- Texto

• • •

Mudança de paradigmas

Orçamento bilionário do TJ-SP é insuficiente para fazê-lo funcionar

Autor

  • José Renato Nalini

    é doutor e mestre em Direito pela USP desembargador aposentado ex-corregedor geral da Justiça ex-presidente do TJ-SP e reitor da UniRegistral.

24 de dezembro de 2014, 13h35

[Artigo originalmente publicado no jornal O Estado de S. Paulo desta quarta-feira (24/12)]

Ninguém mais duvida de que o sistema de Justiça no Brasil está em profunda crise. A excessiva judicialização gerou um acervo de 100 milhões de processos para 202 milhões de habitantes — evidência de um quadro patológico, bem distante do "termômetro democrático" dos que pretendem considerar normal essa desenfreada busca ao Judiciário.

O Tribunal de Justiça de São Paulo é o maior do mundo. Seus 55 mil funcionários, seus 2,4 mil magistrados e seus 25 milhões de processos não encontram similar no planeta. Seu crescimento reclama orçamento bilionário. Mas ainda insuficiente para fazê-lo funcionar. Enquanto o Orçamento-Geral do Estado cresceu 97% nos últimos sete anos, o da Justiça cresceu 54%. Por isso o ano de 2014 teve início com R$ 1,3 bilhão de déficit. Houve cortes em tudo aquilo que se pode contingenciar. Mas a máquina depende das pessoas que prestam o serviço e quase toda a verba do Tesouro foi destinada ao pagamento de pessoal.

• • •

- Dados registrados
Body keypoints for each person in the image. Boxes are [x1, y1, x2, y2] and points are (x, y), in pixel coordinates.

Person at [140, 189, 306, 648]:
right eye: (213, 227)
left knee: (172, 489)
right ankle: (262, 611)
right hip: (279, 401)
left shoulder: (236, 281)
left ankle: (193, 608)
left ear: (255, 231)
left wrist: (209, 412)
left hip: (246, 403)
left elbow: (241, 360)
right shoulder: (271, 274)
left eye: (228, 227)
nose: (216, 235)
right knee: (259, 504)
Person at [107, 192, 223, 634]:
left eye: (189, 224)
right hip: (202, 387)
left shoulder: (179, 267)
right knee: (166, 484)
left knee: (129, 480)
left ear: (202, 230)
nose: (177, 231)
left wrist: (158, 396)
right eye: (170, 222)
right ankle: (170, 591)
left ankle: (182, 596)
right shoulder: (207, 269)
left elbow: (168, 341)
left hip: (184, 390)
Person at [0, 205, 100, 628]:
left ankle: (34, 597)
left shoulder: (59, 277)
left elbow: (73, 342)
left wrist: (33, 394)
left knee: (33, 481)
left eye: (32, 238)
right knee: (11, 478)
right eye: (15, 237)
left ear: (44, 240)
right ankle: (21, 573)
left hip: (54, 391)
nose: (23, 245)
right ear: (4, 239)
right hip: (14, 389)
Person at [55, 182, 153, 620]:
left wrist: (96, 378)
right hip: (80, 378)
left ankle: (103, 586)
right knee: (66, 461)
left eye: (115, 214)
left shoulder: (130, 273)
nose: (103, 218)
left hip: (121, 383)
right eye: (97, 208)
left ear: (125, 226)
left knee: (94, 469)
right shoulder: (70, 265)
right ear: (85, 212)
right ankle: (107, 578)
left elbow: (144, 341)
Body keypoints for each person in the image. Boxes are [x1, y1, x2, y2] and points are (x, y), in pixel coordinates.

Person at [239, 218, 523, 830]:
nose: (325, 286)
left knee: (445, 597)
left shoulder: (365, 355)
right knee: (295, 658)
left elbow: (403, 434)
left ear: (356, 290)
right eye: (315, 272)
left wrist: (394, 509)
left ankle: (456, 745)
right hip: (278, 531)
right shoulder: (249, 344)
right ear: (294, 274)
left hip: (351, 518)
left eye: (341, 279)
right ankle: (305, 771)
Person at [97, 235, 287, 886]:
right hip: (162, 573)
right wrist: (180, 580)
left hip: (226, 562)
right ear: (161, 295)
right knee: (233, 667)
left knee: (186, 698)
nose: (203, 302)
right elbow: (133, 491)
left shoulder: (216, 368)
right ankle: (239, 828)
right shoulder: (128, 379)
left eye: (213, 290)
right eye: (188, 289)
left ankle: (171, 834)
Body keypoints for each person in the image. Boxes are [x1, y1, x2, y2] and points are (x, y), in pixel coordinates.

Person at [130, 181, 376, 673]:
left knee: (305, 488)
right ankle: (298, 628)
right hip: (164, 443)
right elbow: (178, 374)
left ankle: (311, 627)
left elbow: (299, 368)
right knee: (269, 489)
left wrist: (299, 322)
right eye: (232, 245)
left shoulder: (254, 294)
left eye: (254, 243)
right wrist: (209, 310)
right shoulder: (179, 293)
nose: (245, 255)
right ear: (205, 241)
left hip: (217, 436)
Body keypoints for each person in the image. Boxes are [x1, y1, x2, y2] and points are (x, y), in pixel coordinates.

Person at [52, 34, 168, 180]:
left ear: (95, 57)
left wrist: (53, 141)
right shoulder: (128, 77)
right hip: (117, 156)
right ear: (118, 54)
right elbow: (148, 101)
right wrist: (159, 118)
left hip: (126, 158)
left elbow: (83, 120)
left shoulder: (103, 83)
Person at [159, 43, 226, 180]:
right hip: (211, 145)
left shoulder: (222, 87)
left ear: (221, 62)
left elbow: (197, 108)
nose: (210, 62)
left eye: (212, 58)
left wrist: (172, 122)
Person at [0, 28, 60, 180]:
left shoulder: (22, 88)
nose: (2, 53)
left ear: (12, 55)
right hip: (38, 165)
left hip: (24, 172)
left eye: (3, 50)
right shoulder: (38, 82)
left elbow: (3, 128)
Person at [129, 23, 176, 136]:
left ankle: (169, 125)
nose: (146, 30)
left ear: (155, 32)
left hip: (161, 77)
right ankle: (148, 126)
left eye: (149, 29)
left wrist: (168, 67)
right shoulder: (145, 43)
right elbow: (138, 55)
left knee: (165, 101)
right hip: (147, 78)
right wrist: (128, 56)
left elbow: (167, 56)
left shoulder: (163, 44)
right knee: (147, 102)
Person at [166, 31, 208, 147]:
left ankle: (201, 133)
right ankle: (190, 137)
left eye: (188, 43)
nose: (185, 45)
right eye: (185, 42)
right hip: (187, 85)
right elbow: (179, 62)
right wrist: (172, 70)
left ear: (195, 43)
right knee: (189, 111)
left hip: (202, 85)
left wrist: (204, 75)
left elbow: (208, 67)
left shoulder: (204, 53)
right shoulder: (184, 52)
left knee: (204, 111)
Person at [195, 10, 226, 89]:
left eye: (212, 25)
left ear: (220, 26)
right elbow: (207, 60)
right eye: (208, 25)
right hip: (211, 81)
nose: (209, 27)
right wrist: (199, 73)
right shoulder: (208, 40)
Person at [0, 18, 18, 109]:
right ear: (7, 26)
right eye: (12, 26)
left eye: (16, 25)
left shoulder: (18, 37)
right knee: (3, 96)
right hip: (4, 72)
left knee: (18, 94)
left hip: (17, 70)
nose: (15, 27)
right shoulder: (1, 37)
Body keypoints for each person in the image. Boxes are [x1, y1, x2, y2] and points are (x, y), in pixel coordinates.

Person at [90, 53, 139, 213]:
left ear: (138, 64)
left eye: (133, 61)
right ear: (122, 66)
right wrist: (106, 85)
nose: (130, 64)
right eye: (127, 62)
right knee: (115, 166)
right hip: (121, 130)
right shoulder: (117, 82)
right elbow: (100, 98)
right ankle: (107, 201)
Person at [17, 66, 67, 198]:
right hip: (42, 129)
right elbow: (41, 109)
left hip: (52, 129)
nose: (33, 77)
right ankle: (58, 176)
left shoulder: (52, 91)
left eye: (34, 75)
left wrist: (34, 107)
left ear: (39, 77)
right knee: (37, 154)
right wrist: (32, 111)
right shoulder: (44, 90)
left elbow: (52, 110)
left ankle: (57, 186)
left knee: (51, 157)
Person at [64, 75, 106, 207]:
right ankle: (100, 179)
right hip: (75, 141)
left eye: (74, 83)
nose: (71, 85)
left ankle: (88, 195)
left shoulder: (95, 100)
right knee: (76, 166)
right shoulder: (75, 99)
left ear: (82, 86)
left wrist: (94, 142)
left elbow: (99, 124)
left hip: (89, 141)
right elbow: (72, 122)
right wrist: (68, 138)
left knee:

• • •

- Aplicação da leitura
a – Reescreva em forma de lista, mais breve e com os fatos principais, o parágrafo do artigo sobre o orçamento do TJ-SP que começa com "O Tribunal de Justiça de São Paulo é o maior do mundo".
b – Extraia do artigo sobre o orçamento do TJ-SP o trecho que começa em "[Artigo originalmente publicado" e termina em "busca ao Judiciário.".
c – Prossiga o artigo sobre o orçamento do TJ-SP a partir do ponto em que ele para.

- Resultados esperados
a –
- O TJ-SP é o maior tribunal do mundo, com 55 mil funcionários, 2,4 mil magistrados e 25 milhões de processos.
- Seu orçamento bilionário ainda não é suficiente para fazê-lo funcionar.
- Nos últimos sete anos, o Orçamento-Geral do Estado cresceu 97%, e o da Justiça, 54%.
- Por isso, 2014 começou com déficit de R$ 1,3 bilhão.
- Houve cortes em tudo o que podia ser contingenciado, mas quase toda a verba do Tesouro foi para o pagamento de pessoal.

b –
[Artigo originalmente publicado no jornal O Estado de S. Paulo desta quarta-feira (24/12)]

Ninguém mais duvida de que o sistema de Justiça no Brasil está em profunda crise. A excessiva judicialização gerou um acervo de 100 milhões de processos para 202 milhões de habitantes — evidência de um quadro patológico, bem distante do "termômetro democrático" dos que pretendem considerar normal essa desenfreada busca ao Judiciário.

c –
Dois benefícios criados no final de 2013 teriam de ser implementados. Mas é incrível que leis de iniciativa do tribunal, que passaram pela Assembleia Legislativa e foram sancionadas pelo governo, se ressintam de falta de provisão orçamentária. Uma verdadeira acrobacia hermenêutica permitiu a aplicação da gratificação cartorária. O mesmo não se conseguiu fazer com o adicional de qualificação.

Pudemos, em relação ao funcionalismo, honrar a data-base, reajustando os salários pouco acima da inflação. Dobramos o auxílio-saúde, continuamos a indenizar os atrasados. Investimos no resgate da autoestima, com programas de revalorização, arte e cultura no tribunal, ginástica laboral, palestras de motivação e formação de coral de servidores. Celebramos muitos convênios e protocolos, para permitir a criatividade e a inovação. Iniciamos a experiência do home office, que resultou exitosa. Apoiamos o projeto Justiça Cordial, da Corregedoria-Geral, para criar um ambiente de polidez e boa educação de berço, tão em falta em tantos espaços.

Apostamos no Cartório do Futuro, que é um projeto de priorização do primeiro grau, meta do Conselho Nacional de Justiça e que permitirá a racionalização das rotinas, adoção de gestão otimizada e liberação de magistrados para realizar aquela missão para a qual eles foram preordenados pelo sistema: decidir. A administração será confiada, por rodízio, a um deles, num grupo de dez juízes, dos quais se espera um exponencial crescimento na produtividade.

Criamos a Escola Judicial de Servidores, uma legítima exigência do quadro funcional. Escola com verdadeiros cursos, para que nossos funcionários possam aprimorar seus conhecimentos, sobretudo em relação às tecnologias de informação e comunicação, pois o processo eletrônico é irreversível.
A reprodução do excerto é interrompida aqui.